■ **DIRECTIVE**
Copy, pictures aside: the lines below from the one that holds "Page size: 1500x1125." through the final line of the listing, both ends included, exactly as they are and nothing else.

-------------------------

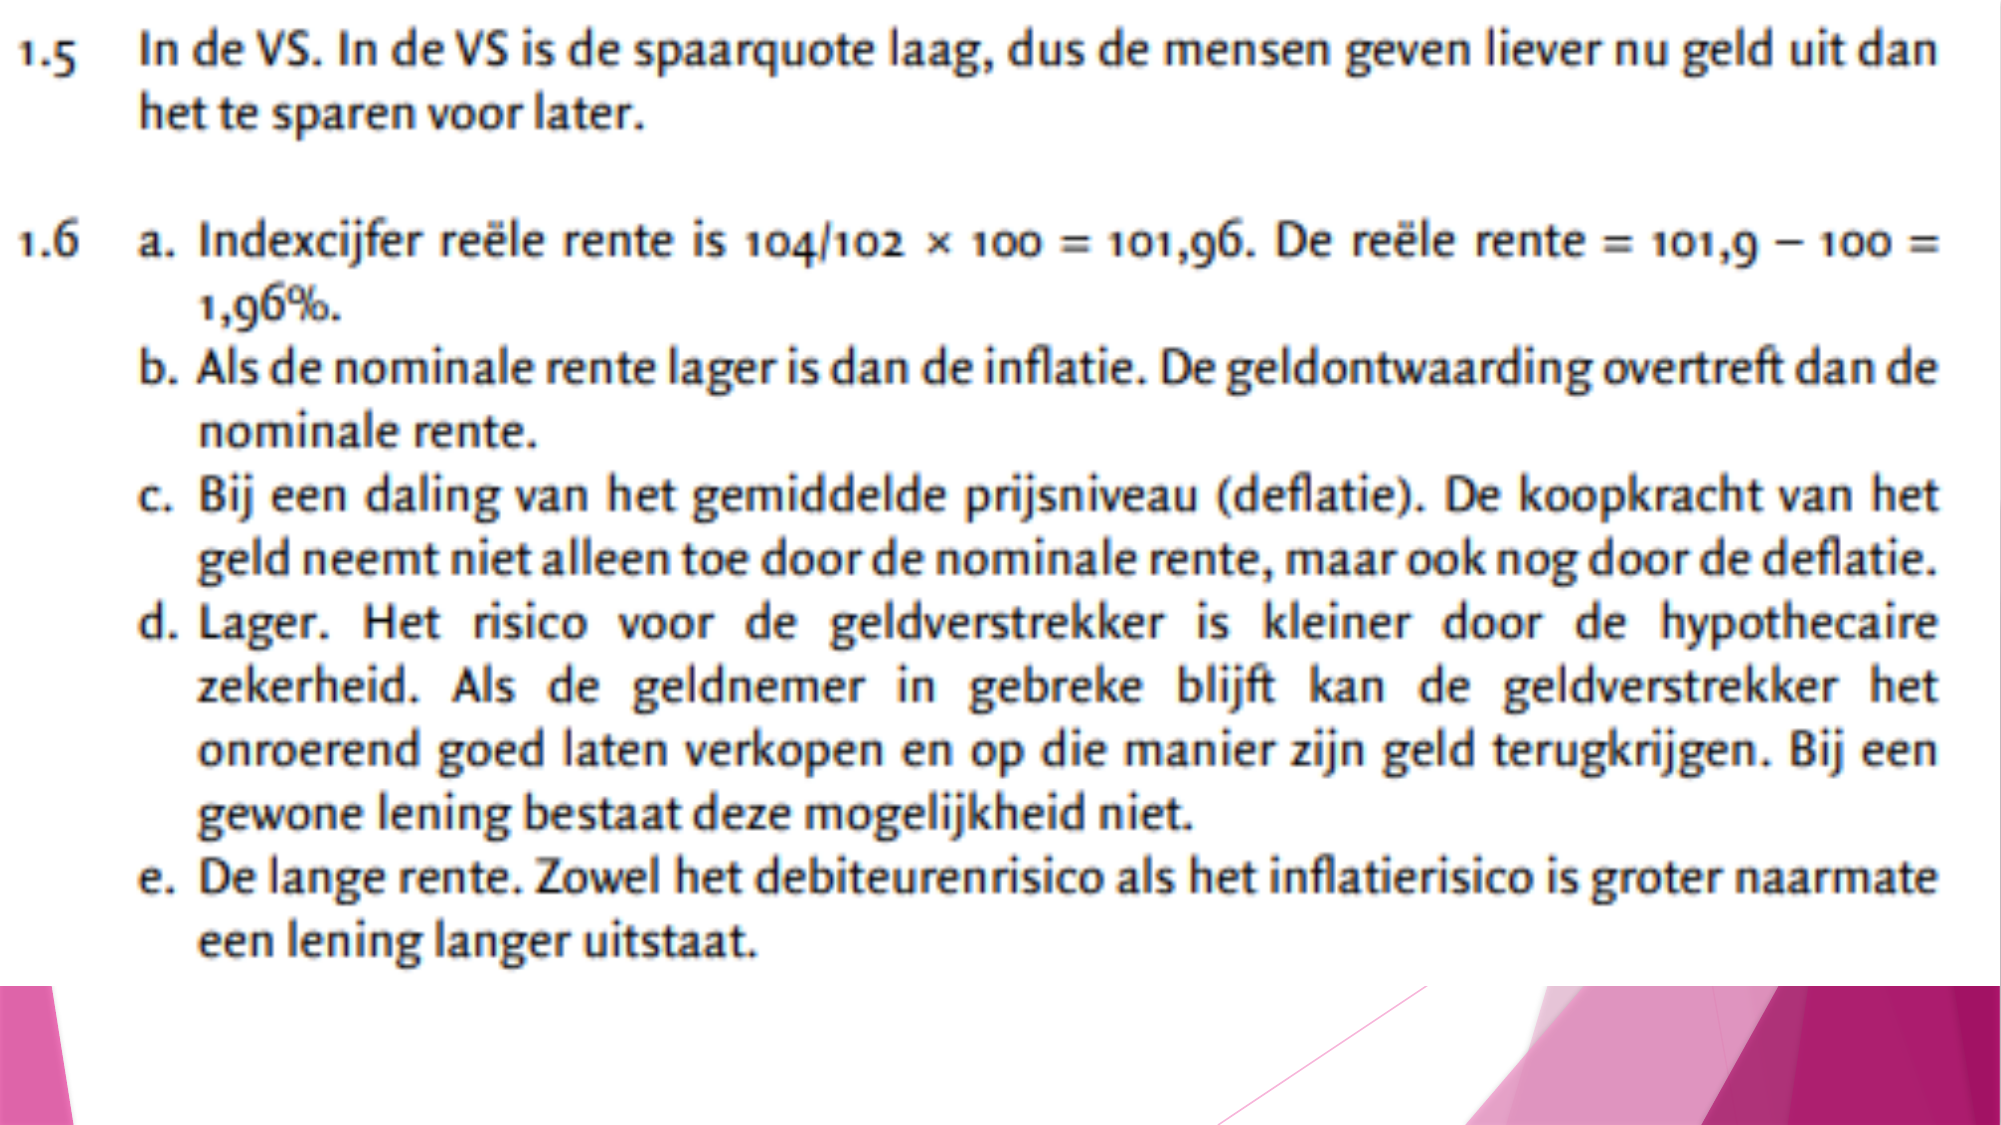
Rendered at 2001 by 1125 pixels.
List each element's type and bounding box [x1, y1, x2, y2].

picture [0, 0, 2000, 987]
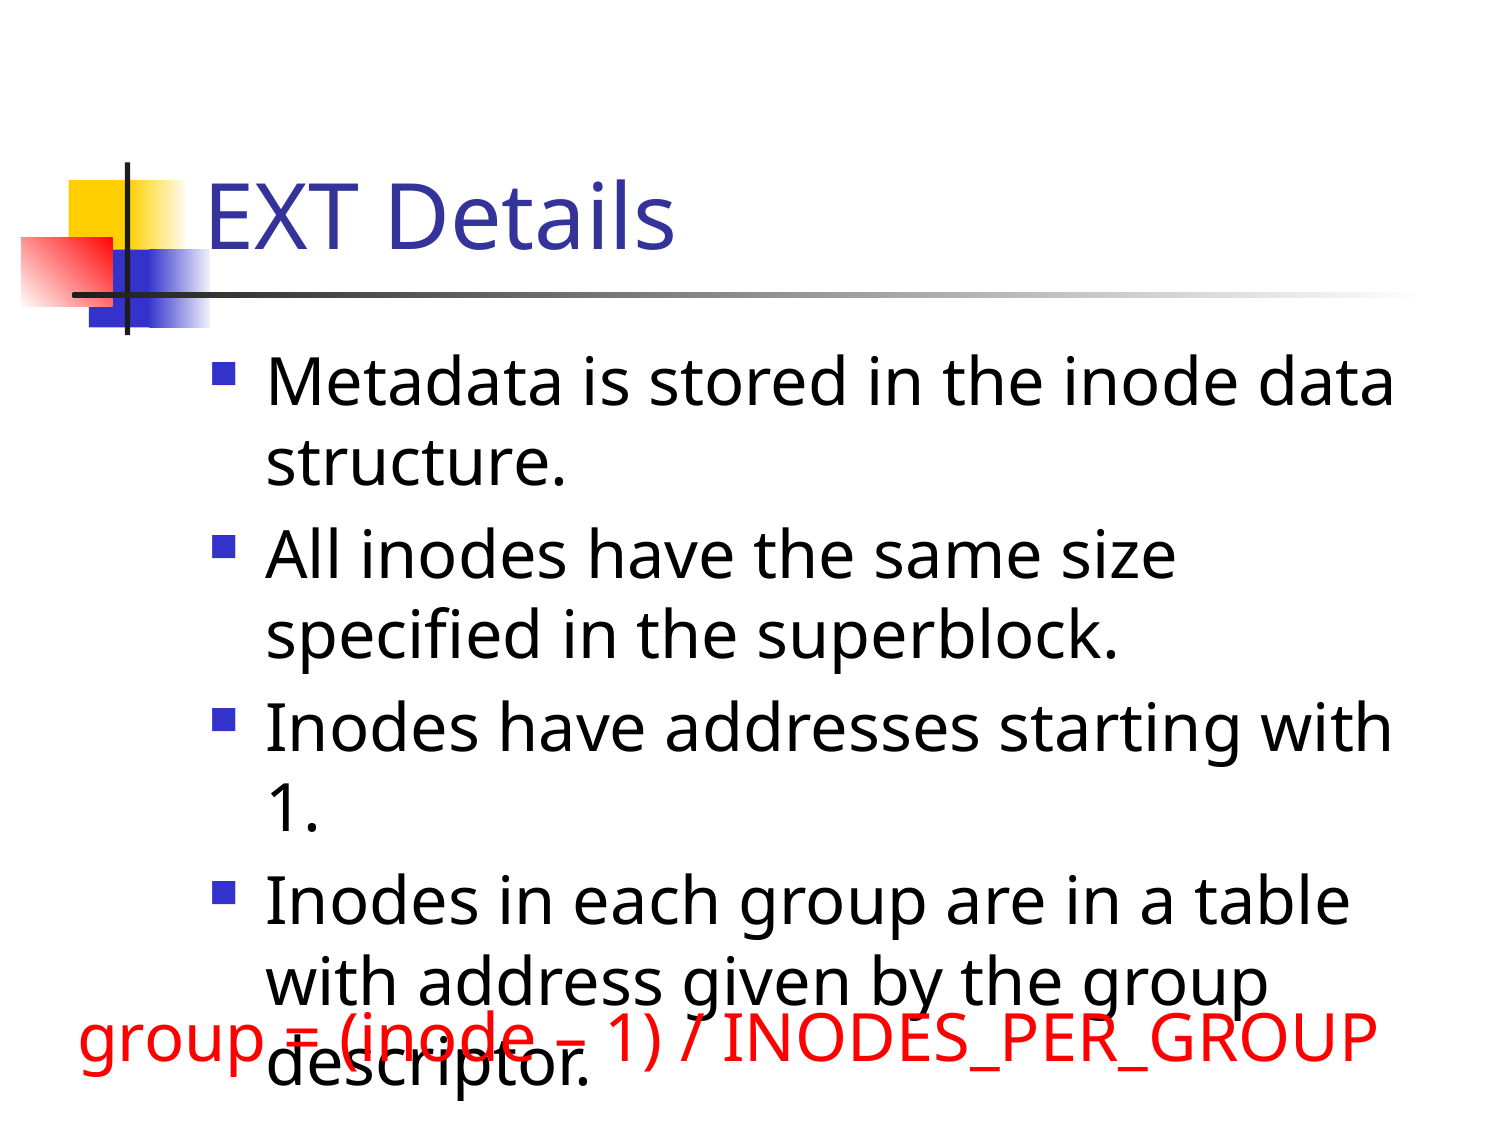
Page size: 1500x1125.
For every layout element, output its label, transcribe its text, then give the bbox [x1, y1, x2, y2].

text_box group = (inode – 1) / INODES_PER_GROUP [62, 987, 1475, 1083]
list Metadata is stored in the inode data structure. All inodes have the same size specified in the superblock. Inodes have addresses starting with 1. Inodes in each group are in a table with address given by the group descriptor. [193, 330, 1470, 987]
title EXT Details [188, 34, 1468, 276]
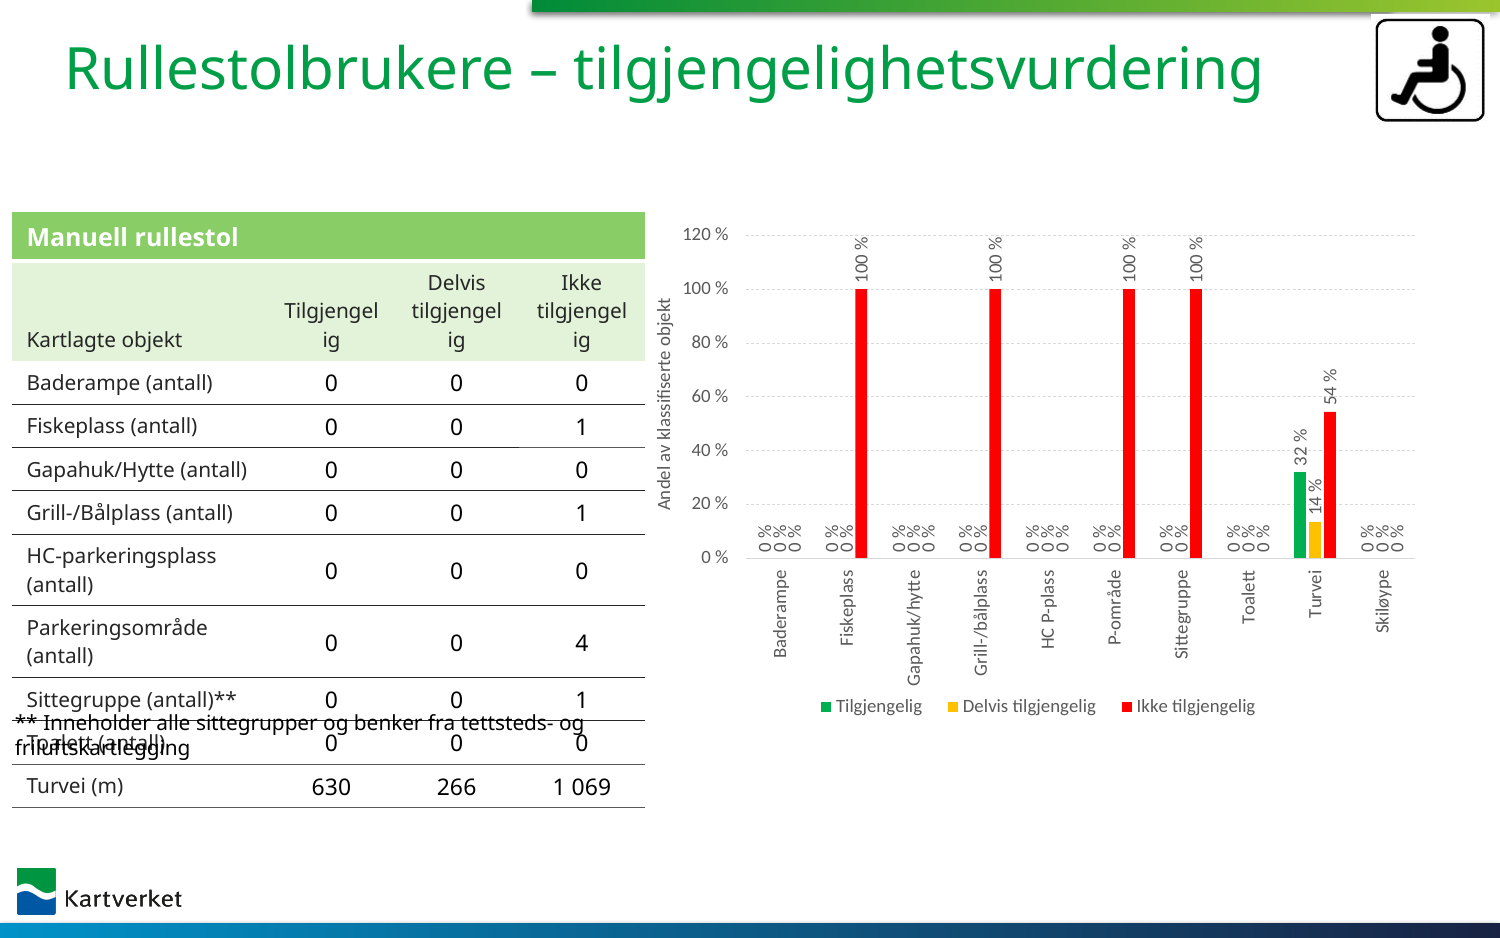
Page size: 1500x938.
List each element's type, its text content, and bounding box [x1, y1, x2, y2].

-------------------------

■ **SOLVED PROBLEM**
Page size: 1500x1125.
For every layout element, output its label, transcribe its text, then give the bbox [x1, y1, x2, y2].

text_box group = (inode – 1) / INODES_PER_GROUP [62, 987, 1475, 1083]
list Metadata is stored in the inode data structure. All inodes have the same size specified in the superblock. Inodes have addresses starting with 1. Inodes in each group are in a table with address given by the group descriptor. [193, 330, 1470, 987]
title EXT Details [188, 34, 1468, 276]
Page size: 1500x938.
List each element's type, its text content, and bounding box [x1, y1, x2, y2].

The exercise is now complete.